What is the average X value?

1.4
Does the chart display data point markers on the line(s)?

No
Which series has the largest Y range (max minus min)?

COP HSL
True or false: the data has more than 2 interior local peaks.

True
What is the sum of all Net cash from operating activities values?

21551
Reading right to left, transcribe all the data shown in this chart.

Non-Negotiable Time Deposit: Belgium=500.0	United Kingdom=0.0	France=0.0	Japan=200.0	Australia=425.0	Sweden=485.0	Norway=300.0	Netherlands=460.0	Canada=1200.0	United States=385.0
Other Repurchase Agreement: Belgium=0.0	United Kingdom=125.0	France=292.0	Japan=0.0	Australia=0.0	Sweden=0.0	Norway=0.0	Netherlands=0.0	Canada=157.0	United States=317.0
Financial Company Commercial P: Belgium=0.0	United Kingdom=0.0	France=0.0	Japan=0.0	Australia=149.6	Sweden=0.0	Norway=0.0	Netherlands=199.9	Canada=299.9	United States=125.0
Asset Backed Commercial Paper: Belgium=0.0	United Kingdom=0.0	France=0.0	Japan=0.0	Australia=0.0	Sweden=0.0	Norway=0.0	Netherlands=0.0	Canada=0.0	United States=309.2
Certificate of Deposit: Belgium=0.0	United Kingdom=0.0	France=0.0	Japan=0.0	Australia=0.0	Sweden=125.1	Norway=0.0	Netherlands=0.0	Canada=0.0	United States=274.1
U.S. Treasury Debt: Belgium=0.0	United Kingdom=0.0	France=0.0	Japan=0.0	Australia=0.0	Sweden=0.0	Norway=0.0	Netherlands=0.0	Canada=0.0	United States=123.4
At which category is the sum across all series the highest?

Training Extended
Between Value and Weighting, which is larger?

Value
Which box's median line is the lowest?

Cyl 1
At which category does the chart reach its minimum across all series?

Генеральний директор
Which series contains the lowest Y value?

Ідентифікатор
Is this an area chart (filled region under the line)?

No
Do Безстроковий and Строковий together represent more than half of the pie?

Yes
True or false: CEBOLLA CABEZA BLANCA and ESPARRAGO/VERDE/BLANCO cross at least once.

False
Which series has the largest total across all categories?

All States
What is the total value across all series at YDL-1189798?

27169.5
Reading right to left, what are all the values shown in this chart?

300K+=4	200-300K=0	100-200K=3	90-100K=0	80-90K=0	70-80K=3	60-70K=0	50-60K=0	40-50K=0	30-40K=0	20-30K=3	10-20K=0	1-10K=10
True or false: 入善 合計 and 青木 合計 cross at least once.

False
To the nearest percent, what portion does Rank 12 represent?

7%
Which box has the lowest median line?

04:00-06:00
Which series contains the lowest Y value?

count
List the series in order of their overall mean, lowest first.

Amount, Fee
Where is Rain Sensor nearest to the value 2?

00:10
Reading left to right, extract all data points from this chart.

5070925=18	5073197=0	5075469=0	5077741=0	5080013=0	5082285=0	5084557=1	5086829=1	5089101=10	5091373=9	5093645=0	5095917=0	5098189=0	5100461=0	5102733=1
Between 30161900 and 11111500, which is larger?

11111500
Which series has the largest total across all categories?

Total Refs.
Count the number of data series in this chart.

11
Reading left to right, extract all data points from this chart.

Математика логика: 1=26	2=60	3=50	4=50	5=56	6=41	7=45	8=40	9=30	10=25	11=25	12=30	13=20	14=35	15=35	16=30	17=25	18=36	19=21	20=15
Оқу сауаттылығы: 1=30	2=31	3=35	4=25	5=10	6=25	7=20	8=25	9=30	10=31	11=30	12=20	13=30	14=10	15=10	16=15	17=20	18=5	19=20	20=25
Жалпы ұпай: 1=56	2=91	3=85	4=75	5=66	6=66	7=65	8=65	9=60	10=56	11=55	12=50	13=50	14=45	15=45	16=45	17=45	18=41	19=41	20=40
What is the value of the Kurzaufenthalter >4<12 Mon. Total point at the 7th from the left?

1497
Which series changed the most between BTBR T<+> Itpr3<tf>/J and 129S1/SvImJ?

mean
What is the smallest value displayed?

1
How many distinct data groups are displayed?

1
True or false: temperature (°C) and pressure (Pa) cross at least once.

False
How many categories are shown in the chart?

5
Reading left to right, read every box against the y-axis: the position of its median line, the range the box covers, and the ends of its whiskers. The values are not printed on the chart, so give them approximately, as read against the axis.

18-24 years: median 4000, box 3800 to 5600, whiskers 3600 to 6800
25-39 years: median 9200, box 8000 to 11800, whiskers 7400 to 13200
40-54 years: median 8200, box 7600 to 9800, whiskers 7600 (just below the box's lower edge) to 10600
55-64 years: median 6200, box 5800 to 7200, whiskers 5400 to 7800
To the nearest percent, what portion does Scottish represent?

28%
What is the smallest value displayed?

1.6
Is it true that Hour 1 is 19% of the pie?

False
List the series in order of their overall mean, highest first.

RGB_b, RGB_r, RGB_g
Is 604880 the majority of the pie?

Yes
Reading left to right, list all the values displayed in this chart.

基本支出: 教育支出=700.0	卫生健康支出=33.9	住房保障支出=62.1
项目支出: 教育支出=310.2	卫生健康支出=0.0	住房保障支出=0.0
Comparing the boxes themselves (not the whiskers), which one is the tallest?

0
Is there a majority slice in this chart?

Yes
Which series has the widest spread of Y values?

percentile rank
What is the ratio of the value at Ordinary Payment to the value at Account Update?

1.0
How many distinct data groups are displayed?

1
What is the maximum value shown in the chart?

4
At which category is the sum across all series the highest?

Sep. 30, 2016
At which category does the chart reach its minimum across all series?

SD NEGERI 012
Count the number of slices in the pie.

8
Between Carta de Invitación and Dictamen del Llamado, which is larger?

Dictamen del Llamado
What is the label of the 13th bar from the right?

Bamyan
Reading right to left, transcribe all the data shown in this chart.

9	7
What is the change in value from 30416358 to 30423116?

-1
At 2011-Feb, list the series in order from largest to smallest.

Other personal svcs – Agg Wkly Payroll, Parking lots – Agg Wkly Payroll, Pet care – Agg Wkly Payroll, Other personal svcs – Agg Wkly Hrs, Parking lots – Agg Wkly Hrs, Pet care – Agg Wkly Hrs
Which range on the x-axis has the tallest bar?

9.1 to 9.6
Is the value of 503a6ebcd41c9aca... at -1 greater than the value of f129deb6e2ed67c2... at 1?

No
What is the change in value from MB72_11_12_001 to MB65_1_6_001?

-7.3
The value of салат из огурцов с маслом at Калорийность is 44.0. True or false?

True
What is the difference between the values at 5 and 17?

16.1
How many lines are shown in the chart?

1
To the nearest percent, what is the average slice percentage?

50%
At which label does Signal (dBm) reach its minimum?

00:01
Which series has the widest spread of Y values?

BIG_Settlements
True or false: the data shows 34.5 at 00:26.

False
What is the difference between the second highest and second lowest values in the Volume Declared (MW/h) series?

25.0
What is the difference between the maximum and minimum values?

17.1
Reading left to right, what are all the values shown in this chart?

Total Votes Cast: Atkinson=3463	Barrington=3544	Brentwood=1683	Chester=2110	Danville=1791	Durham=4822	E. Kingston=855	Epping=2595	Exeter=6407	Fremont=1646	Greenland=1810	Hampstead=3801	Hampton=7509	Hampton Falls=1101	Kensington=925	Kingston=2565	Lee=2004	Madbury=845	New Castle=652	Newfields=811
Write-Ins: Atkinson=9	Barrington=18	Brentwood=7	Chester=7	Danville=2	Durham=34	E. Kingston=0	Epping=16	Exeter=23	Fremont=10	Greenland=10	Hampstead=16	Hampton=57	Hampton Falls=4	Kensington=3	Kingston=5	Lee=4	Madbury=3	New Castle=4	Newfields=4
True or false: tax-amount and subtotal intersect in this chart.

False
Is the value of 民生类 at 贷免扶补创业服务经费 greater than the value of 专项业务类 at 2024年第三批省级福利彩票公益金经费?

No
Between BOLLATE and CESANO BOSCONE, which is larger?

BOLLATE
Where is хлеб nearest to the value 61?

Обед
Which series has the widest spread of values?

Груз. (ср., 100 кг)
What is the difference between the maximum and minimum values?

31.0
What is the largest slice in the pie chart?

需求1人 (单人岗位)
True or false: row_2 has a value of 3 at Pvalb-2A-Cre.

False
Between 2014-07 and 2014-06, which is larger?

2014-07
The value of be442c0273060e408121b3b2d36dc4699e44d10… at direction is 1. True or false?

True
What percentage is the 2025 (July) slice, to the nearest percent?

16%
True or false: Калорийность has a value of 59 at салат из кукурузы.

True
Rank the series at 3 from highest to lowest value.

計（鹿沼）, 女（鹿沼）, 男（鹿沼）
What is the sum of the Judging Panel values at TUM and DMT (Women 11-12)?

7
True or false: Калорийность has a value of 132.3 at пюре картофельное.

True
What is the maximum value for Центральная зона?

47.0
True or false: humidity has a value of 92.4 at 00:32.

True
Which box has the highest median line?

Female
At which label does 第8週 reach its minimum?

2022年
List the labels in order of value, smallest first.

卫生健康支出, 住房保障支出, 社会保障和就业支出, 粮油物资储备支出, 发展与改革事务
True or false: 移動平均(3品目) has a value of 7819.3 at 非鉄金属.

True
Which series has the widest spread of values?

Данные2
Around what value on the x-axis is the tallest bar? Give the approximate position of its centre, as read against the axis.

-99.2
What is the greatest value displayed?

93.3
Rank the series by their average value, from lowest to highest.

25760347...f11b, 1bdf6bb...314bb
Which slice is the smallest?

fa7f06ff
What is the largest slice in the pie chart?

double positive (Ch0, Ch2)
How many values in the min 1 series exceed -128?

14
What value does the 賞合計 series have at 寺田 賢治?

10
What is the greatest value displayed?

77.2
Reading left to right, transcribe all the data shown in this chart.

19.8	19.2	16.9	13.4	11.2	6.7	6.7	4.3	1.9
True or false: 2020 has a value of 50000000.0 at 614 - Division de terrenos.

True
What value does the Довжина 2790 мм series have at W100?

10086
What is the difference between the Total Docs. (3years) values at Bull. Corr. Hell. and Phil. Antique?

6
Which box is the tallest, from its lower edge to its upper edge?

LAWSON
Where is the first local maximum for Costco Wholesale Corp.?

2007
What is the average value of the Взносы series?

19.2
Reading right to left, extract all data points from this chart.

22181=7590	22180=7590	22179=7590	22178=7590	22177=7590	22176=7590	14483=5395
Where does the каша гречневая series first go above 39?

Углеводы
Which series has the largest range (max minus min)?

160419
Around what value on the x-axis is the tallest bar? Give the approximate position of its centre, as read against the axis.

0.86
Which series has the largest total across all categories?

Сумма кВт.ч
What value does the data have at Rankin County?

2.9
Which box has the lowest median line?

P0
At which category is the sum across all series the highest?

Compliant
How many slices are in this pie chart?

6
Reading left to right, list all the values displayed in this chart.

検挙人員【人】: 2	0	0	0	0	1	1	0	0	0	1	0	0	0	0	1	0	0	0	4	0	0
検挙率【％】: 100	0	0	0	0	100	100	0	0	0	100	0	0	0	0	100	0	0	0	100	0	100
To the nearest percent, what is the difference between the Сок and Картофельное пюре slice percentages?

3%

TO DO:
From the items above, extract every line that contains the word "have".

SOLUTION:
What value does the 賞合計 series have at 寺田 賢治?
What value does the Довжина 2790 мм series have at W100?
What value does the data have at Rankin County?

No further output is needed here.